Action item ▸ Search the entries for the word "built". Copy every line where it turns up.

■ ■ ■

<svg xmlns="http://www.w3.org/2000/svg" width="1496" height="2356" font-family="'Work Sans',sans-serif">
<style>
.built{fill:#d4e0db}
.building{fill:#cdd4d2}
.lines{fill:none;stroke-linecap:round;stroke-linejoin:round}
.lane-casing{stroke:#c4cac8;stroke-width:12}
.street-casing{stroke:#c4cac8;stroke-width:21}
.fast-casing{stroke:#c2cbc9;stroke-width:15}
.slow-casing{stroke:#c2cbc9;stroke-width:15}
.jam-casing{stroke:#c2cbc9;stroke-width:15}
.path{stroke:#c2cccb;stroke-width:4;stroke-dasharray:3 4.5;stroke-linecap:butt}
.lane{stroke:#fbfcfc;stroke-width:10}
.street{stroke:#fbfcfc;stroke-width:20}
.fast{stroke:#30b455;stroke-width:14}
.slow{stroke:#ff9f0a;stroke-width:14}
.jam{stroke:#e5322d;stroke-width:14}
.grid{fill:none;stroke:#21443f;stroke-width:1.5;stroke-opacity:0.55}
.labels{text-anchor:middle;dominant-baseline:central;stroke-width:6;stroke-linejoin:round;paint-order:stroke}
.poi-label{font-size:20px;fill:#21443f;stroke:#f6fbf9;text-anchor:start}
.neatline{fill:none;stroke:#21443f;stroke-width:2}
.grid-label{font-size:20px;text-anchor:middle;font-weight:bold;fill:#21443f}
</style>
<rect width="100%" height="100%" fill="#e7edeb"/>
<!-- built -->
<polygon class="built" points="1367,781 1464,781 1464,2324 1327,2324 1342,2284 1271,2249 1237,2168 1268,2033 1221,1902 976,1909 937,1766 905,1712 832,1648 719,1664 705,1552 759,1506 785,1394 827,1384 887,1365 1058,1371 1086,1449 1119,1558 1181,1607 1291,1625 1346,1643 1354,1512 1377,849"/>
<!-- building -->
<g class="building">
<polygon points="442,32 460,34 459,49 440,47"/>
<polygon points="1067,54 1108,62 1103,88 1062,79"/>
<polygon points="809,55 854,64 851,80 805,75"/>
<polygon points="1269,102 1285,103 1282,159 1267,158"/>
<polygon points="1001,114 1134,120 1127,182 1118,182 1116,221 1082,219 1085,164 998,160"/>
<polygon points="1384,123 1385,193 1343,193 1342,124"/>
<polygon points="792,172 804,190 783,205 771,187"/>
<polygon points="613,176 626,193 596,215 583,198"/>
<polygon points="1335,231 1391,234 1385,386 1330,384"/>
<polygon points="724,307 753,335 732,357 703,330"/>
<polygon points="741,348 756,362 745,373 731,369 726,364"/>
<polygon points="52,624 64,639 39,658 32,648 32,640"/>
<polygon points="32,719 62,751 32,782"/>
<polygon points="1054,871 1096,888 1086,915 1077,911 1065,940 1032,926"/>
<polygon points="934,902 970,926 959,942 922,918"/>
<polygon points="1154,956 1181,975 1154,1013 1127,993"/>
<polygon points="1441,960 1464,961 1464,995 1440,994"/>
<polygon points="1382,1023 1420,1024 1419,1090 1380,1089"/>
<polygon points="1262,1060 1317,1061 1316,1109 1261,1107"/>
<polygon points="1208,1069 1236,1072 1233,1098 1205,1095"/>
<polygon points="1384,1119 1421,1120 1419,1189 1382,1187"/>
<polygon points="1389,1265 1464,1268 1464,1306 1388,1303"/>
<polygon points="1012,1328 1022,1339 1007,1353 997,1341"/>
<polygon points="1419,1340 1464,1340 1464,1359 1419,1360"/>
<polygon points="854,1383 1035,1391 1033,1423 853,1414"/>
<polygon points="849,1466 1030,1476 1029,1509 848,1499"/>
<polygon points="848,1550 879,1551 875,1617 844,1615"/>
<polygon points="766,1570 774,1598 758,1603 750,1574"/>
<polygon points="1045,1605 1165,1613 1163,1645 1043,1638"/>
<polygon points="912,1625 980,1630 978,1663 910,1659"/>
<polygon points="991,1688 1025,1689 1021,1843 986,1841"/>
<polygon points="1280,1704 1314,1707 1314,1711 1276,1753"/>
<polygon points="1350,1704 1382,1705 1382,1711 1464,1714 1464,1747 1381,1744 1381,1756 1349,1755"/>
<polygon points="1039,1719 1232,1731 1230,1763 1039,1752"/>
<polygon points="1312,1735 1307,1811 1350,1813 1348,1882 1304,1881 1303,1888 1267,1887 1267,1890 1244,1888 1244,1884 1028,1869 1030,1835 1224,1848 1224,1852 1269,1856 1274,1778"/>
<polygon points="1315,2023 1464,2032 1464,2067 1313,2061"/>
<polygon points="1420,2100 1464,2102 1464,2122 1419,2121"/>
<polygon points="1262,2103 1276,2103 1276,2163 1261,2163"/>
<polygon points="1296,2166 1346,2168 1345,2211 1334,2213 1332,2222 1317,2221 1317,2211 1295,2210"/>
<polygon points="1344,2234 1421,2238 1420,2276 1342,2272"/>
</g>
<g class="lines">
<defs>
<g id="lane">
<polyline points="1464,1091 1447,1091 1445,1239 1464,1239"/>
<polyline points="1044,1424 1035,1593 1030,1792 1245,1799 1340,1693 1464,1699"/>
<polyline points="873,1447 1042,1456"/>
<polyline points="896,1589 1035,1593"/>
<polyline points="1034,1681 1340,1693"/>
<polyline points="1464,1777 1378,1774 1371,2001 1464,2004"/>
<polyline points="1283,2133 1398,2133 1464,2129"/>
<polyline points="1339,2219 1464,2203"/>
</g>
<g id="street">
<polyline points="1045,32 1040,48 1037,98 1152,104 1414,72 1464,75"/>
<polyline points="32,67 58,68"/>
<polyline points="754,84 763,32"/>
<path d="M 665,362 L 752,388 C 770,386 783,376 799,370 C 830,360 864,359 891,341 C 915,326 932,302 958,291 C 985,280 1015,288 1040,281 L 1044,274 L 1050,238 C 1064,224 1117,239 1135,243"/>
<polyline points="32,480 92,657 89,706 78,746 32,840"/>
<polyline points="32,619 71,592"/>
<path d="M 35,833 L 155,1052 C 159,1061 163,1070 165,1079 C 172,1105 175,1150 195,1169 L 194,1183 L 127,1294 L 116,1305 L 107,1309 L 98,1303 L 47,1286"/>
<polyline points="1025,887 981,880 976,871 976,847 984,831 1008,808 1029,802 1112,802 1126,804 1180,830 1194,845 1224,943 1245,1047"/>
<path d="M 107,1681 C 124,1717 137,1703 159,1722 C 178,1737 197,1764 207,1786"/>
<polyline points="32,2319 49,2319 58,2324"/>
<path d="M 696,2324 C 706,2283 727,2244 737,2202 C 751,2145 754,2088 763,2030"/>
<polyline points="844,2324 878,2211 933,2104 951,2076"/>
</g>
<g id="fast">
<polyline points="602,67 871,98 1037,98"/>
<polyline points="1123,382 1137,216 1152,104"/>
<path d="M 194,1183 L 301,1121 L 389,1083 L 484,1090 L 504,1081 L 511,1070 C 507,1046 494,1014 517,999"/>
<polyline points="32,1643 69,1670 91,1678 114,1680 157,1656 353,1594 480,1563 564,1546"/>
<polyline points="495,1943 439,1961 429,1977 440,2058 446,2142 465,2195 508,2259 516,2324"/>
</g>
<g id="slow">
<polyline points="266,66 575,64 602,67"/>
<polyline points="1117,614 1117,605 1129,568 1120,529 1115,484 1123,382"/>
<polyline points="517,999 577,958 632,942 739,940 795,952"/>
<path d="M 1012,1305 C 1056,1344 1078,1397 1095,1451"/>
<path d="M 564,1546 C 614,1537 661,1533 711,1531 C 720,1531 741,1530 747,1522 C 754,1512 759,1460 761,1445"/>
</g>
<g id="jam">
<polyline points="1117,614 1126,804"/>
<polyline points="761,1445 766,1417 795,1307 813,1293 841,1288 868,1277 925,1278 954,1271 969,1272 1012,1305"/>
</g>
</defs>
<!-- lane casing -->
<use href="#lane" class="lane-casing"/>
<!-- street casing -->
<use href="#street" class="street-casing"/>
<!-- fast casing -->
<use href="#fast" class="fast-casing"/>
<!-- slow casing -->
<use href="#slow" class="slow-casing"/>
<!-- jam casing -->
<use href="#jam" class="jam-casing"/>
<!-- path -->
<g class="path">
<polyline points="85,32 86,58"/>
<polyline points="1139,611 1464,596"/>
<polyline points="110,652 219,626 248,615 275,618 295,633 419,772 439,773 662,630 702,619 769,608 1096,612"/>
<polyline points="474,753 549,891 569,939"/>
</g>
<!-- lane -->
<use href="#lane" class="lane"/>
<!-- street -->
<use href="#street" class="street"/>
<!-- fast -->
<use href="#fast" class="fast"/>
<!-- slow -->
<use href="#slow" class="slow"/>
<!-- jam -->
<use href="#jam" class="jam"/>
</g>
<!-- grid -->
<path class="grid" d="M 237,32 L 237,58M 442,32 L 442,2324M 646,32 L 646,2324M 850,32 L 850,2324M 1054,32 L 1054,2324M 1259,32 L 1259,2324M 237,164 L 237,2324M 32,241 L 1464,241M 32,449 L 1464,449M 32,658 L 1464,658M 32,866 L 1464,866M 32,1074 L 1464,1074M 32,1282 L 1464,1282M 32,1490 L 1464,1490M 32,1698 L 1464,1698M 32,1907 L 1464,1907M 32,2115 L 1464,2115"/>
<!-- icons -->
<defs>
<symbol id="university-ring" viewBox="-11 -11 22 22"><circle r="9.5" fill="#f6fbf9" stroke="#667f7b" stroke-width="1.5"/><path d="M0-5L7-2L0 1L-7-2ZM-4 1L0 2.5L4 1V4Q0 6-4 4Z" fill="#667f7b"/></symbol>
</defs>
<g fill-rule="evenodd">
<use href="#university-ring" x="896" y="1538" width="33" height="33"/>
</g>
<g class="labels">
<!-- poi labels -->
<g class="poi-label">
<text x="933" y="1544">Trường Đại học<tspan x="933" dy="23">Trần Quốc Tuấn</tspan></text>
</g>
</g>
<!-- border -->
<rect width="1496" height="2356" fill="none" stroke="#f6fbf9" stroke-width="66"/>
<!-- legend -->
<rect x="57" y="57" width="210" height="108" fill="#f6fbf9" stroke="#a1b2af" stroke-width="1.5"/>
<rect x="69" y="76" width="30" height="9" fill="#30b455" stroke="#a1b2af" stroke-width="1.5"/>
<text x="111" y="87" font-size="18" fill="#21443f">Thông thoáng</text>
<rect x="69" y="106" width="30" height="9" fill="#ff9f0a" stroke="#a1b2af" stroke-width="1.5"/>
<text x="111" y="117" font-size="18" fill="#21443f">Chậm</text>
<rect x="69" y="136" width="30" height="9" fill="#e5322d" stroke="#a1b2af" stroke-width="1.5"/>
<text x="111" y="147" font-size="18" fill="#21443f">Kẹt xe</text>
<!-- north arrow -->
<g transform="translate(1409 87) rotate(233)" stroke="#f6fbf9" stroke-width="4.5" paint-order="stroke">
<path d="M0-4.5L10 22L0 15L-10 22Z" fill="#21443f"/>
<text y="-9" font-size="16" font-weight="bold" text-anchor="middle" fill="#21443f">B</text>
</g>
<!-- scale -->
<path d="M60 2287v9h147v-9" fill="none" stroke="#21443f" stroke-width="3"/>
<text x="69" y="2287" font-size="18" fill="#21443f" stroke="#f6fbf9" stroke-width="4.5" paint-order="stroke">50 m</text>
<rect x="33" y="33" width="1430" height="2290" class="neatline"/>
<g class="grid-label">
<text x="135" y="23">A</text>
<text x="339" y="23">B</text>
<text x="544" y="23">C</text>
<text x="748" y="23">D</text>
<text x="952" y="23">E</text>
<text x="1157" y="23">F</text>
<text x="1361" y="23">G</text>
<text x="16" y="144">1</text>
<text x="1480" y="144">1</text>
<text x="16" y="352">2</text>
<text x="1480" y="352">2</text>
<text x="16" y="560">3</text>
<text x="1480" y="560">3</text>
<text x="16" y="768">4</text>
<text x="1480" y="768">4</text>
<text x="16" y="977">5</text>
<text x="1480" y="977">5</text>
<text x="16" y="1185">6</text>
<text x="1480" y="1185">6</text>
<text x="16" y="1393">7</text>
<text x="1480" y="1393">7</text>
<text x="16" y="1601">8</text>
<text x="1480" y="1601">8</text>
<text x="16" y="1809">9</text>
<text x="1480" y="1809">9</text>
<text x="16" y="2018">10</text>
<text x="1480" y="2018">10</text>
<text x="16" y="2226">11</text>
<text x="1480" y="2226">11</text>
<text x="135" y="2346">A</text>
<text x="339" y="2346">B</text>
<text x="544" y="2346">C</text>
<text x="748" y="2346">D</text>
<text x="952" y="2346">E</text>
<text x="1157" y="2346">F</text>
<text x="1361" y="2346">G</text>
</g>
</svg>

■ ■ ■

Your solution ▸
.built{fill:#d4e0db}
<!-- built -->
<polygon class="built" points="1367,781 1464,781 1464,2324 1327,2324 1342,2284 1271,2249 1237,2168 1268,2033 1221,1902 976,1909 937,1766 905,1712 832,1648 719,1664 705,1552 759,1506 785,1394 827,1384 887,1365 1058,1371 1086,1449 1119,1558 1181,1607 1291,1625 1346,1643 1354,1512 1377,849"/>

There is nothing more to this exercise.